Excerpt provided START
The io.monitors vocabulary implements real-time file and directory change monitoring. Unfortunately at this point in time, it is only supported on Windows, Linux and Mac. Neither one of FreeBSD and OpenBSD exposes the necessary information to user-space.

Here is an example for watching a directory for changes, and logging them:

USE: io.monitors

: watch-loop ( monitor -- )
    dup next-change path>> print flush watch-loop ;

: watch-directory ( path -- )
    [ t [ watch-loop ] with-monitor ] with-monitors ;

Try pasting the above code into a Factor listener window, and then run home watch-directory. Every time a file in your home directory is modified, its full pathname will be printed in the listener.

Java will only begin to support symbolic links and directory monitoring in the upcoming JDK7 release.

Memory mapped files

The io.mmap vocabulary defines support for working with memory-mapped files. The highest-level and easiest to use interface is the with-mapped-array combinator. It takes a file name, a C type, and a quotation. The quotation can perform generic sequence operations on the mapped file.

Here is an example which reverses each group of 4 bytes:

USING: alien.c-types grouping io.mmap sequences
specialized-arrays ;
SPECIALIZED-ARRAY: char

"mydata.dat" char [
    4 <sliced-groups>
    [ reverse! drop ] each
] with-mapped-array

The <sliced-groups> word returns a view of an underlying sequence, grouped into n-element subsequences. Mutating one of these subsequences in-place mutates the underlying sequence, which in our case is a mapped view of a file.

A more efficient implementation of the above is also possible, by mapping in the file as an int array and then performing bitwise arithmetic on the elements.

Launching processes

Factor's io.launcher vocabulary was originally developed for use by the build farm. The build farm needs to launch processes with precise control over I/O redirection and timeouts, and so a rich set of cross-platform functionality was born.

The central concept in the library is the process, tuple, constructed by calling <process>. Various slots of the process tuple can be filled in to specify the command line, environment variables, redirection, and so on. Then the process can be run in various ways, running in the foreground, in the background, or with input and output attached to Factor streams.

The launcher's I/O redirection is very flexible. If you don't touch the redirection slots in a process tuple, the subprocess will just inherit the current standard input and output. You can specify a file name to read or write from, a file name to append to, or even supply a pipe object, constructed from the io.pipes vocabulary.

<process>
    "rotate-logs" >>command
    +closed+ >>stdin
    "out.txt" >>stdout
    "error.log" <appender> >>stderr

It is possible to specify a timeout when running a process:

<process>
    { "ssh" "myhost" "-l" "jane" "do-calculation" } >>command
    15 minutes >>timeout
    "results.txt" >>stdout
run-process

The process will be killed if it runs for longer than the timeout period. Many other features are supported; setting environment variables, setting process priority, and so on. The io.launcher vocabulary has all the details.
Excerpt provided END
Study material START
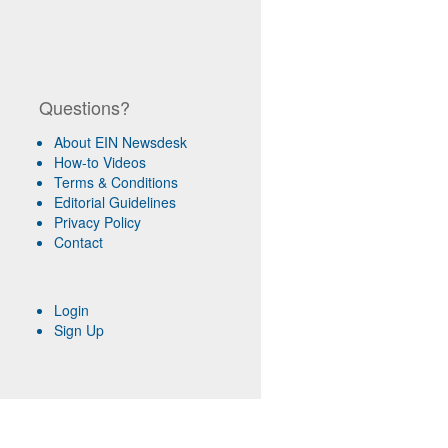
Questions?
About EIN Newsdesk
How-to Videos
Terms & Conditions
Editorial Guidelines
Privacy Policy
Contact
Login
Sign Up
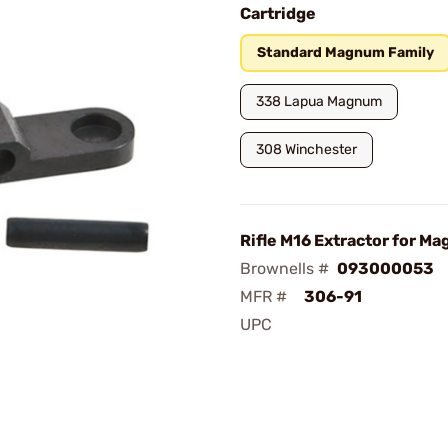
Cartridge
Standard Magnum Family
338 Lapua Magnum
308 Winchester
Rifle M16 Extractor for Ma
Brownells #
093000053
MFR #
306-91
UPC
Study material END
--- Required work ---
(a) Answer these questions using the Factor I/O text:
(i) Which two operating systems do not expose the information needed for change monitoring to user space?
(ii) What three things does the with-mapped-array combinator take?
(iii) What was the io.launcher vocabulary originally developed for?
(b) Repeat everything in the Factor I/O text from "[ t [ watch-loop" down to "the mapped file.", word for word.
(c) Carry on the Factor I/O text from where it stops.

--- Answers to the exercises ---
(a)
(i) FreeBSD and OpenBSD.
(ii) A file name, a C type, and a quotation.
(iii) The build farm.

(b)
[ t [ watch-loop ] with-monitor ] with-monitors ;

Try pasting the above code into a Factor listener window, and then run home watch-directory. Every time a file in your home directory is modified, its full pathname will be printed in the listener.

Java will only begin to support symbolic links and directory monitoring in the upcoming JDK7 release.

Memory mapped files

The io.mmap vocabulary defines support for working with memory-mapped files. The highest-level and easiest to use interface is the with-mapped-array combinator. It takes a file name, a C type, and a quotation. The quotation can perform generic sequence operations on the mapped file.

(c)
Support for timeouts is a cross-cutting concern that touches many ports of the I/O API. This support is consolidated in the io.timeouts vocabulary. The set-timeout generic word is supported by all external resources which provide interruptible blocking operations.

Timeouts are implemented on top of our monotonic timer support; changing your system clock while Factor is running won't screw with active network connections.

Unix only: file ownership and permissions

The io.files.unix vocabulary defines words for reading and writing file ownership and permissions. Using this vocabulary, we can write a shell script to a file, make it executable, and run it. An essential component of any multi-language quine:

USING: io.encodings.ascii io.files io.files.info.unix
io.launcher ;

"""
#!/bin/sh
echo "Hello, polyglot"
""" "script.sh" ascii set-file-contents
OCT: 755 "script.sh" set-file-permissions
"./script.sh" run-process

There are even more Unix-specific words in the unix.users and unix.groups vocabularies. Using these words enables listing all users on the system, converting user names to UIDs and back, and even setuid and setgid.

Networking

Factor's io.sockets vocabulary supports stream and packet-based networking.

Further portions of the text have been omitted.